Job item
In your copy of the data, keep every word exact and include no pictures.

Provided data
+++

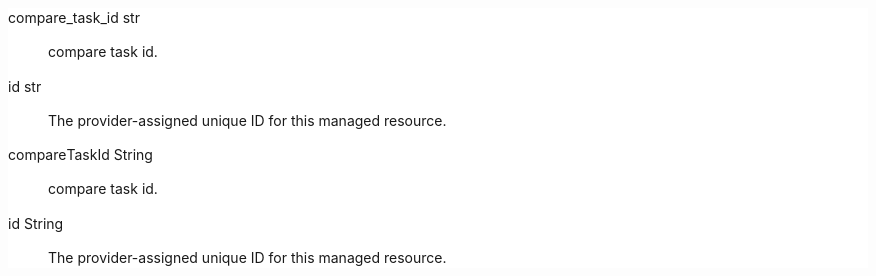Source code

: <div>
<pulumi-choosable type="language" values="python">
<dl class="resources-properties"><dt class="property-"
            title="">
        <span id="compare_task_id_python">
<a data-swiftype-name="resource-property" data-swiftype-type="text" href="#compare_task_id_python" style="color: inherit; text-decoration: inherit;">compare_<wbr>task_<wbr>id</a>
</span>
        <span class="property-indicator"></span>
        <span class="property-type">str</span>
    </dt>
    <dd><p>compare task id.</p>
</dd><dt class="property-"
            title="">
        <span id="id_python">
<a data-swiftype-name="resource-property" data-swiftype-type="text" href="#id_python" style="color: inherit; text-decoration: inherit;">id</a>
</span>
        <span class="property-indicator"></span>
        <span class="property-type">str</span>
    </dt>
    <dd><p>The provider-assigned unique ID for this managed resource.</p>
</dd></dl>
</pulumi-choosable>
</div>

<div>
<pulumi-choosable type="language" values="yaml">
<dl class="resources-properties"><dt class="property-"
            title="">
        <span id="comparetaskid_yaml">
<a data-swiftype-name="resource-property" data-swiftype-type="text" href="#comparetaskid_yaml" style="color: inherit; text-decoration: inherit;">compare<wbr>Task<wbr>Id</a>
</span>
        <span class="property-indicator"></span>
        <span class="property-type">String</span>
    </dt>
    <dd><p>compare task id.</p>
</dd><dt class="property-"
            title="">
        <span id="id_yaml">
<a data-swiftype-name="resource-property" data-swiftype-type="text" href="#id_yaml" style="color: inherit; text-decoration: inherit;">id</a>
</span>
        <span class="property-indicator"></span>
        <span class="property-type">String</span>
    </dt>
    <dd><p>The provider-assigned unique ID for this managed resource.</p>
</dd></dl>
</pulumi-choosable>
</div>
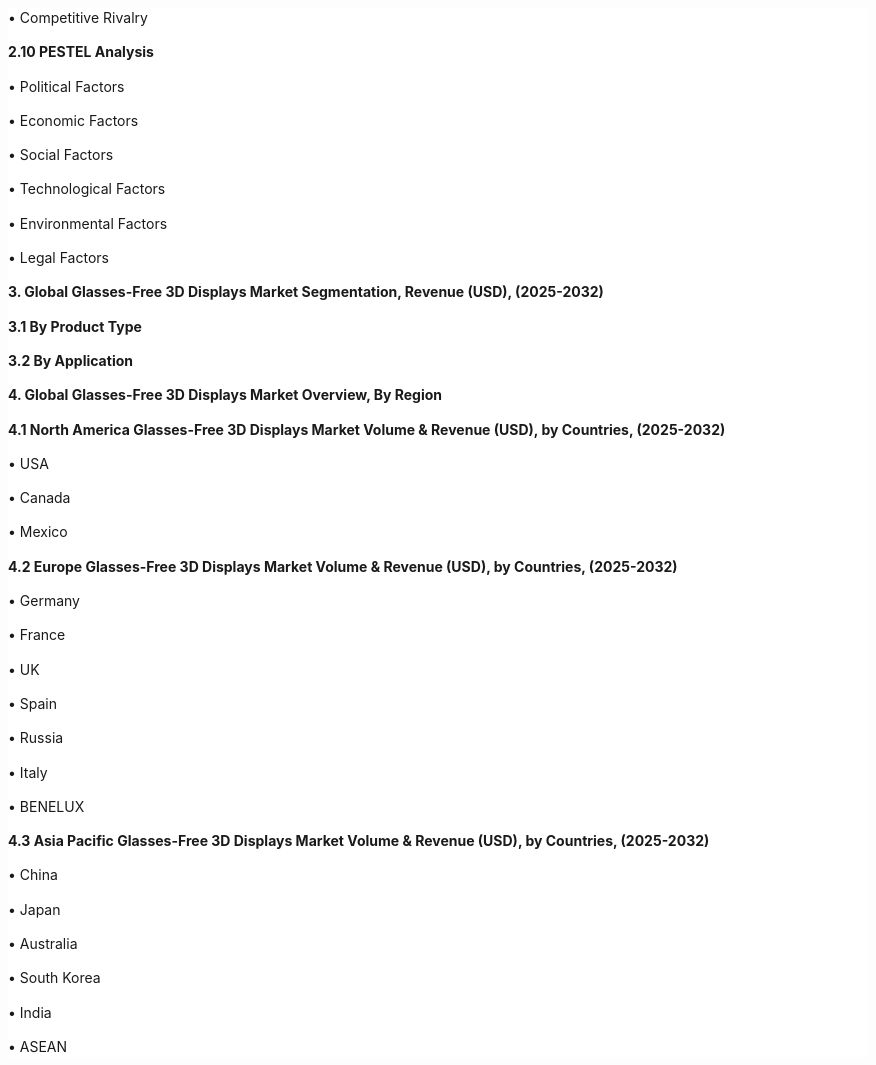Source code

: • Competitive Rivalry

<strong>2.10 PESTEL Analysis</strong>

• Political Factors

• Economic Factors

• Social Factors

• Technological Factors

• Environmental Factors

• Legal Factors

<strong>3. Global Glasses-Free 3D Displays Market Segmentation, Revenue (USD), (2025-2032)</strong>

<strong>3.1 By Product Type</strong>

<strong>3.2 By Application</strong>

<strong>4. Global Glasses-Free 3D Displays Market Overview, By Region</strong>

<strong>4.1 North America Glasses-Free 3D Displays Market Volume &amp; Revenue (USD), by Countries, (2025-2032)</strong>

• USA

• Canada

• Mexico

<strong>4.2 Europe Glasses-Free 3D Displays Market Volume &amp; Revenue (USD), by Countries, (2025-2032)</strong>

• Germany

• France

• UK

• Spain

• Russia

• Italy

• BENELUX

<strong>4.3 Asia Pacific Glasses-Free 3D Displays Market Volume &amp; Revenue (USD), by Countries, (2025-2032)</strong>

• China

• Japan

• Australia

• South Korea

• India

• ASEAN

+++

Response for this exercise
Source code

: <div>
<pulumi-choosable type="language" values="python">
<dl class="resources-properties"><dt class="property-"
            title="">
        <span id="compare_task_id_python">
<a data-swiftype-name="resource-property" data-swiftype-type="text" href="#compare_task_id_python" style="color: inherit; text-decoration: inherit;">compare_<wbr>task_<wbr>id</a>
</span>
        <span class="property-indicator"></span>
        <span class="property-type">str</span>
    </dt>
    <dd><p>compare task id.</p>
</dd><dt class="property-"
            title="">
        <span id="id_python">
<a data-swiftype-name="resource-property" data-swiftype-type="text" href="#id_python" style="color: inherit; text-decoration: inherit;">id</a>
</span>
        <span class="property-indicator"></span>
        <span class="property-type">str</span>
    </dt>
    <dd><p>The provider-assigned unique ID for this managed resource.</p>
</dd></dl>
</pulumi-choosable>
</div>

<div>
<pulumi-choosable type="language" values="yaml">
<dl class="resources-properties"><dt class="property-"
            title="">
        <span id="comparetaskid_yaml">
<a data-swiftype-name="resource-property" data-swiftype-type="text" href="#comparetaskid_yaml" style="color: inherit; text-decoration: inherit;">compare<wbr>Task<wbr>Id</a>
</span>
        <span class="property-indicator"></span>
        <span class="property-type">String</span>
    </dt>
    <dd><p>compare task id.</p>
</dd><dt class="property-"
            title="">
        <span id="id_yaml">
<a data-swiftype-name="resource-property" data-swiftype-type="text" href="#id_yaml" style="color: inherit; text-decoration: inherit;">id</a>
</span>
        <span class="property-indicator"></span>
        <span class="property-type">String</span>
    </dt>
    <dd><p>The provider-assigned unique ID for this managed resource.</p>
</dd></dl>
</pulumi-choosable>
</div>
Source code

: • Competitive Rivalry

<strong>2.10 PESTEL Analysis</strong>

• Political Factors

• Economic Factors

• Social Factors

• Technological Factors

• Environmental Factors

• Legal Factors

<strong>3. Global Glasses-Free 3D Displays Market Segmentation, Revenue (USD), (2025-2032)</strong>

<strong>3.1 By Product Type</strong>

<strong>3.2 By Application</strong>

<strong>4. Global Glasses-Free 3D Displays Market Overview, By Region</strong>

<strong>4.1 North America Glasses-Free 3D Displays Market Volume &amp; Revenue (USD), by Countries, (2025-2032)</strong>

• USA

• Canada

• Mexico

<strong>4.2 Europe Glasses-Free 3D Displays Market Volume &amp; Revenue (USD), by Countries, (2025-2032)</strong>

• Germany

• France

• UK

• Spain

• Russia

• Italy

• BENELUX

<strong>4.3 Asia Pacific Glasses-Free 3D Displays Market Volume &amp; Revenue (USD), by Countries, (2025-2032)</strong>

• China

• Japan

• Australia

• South Korea

• India

• ASEAN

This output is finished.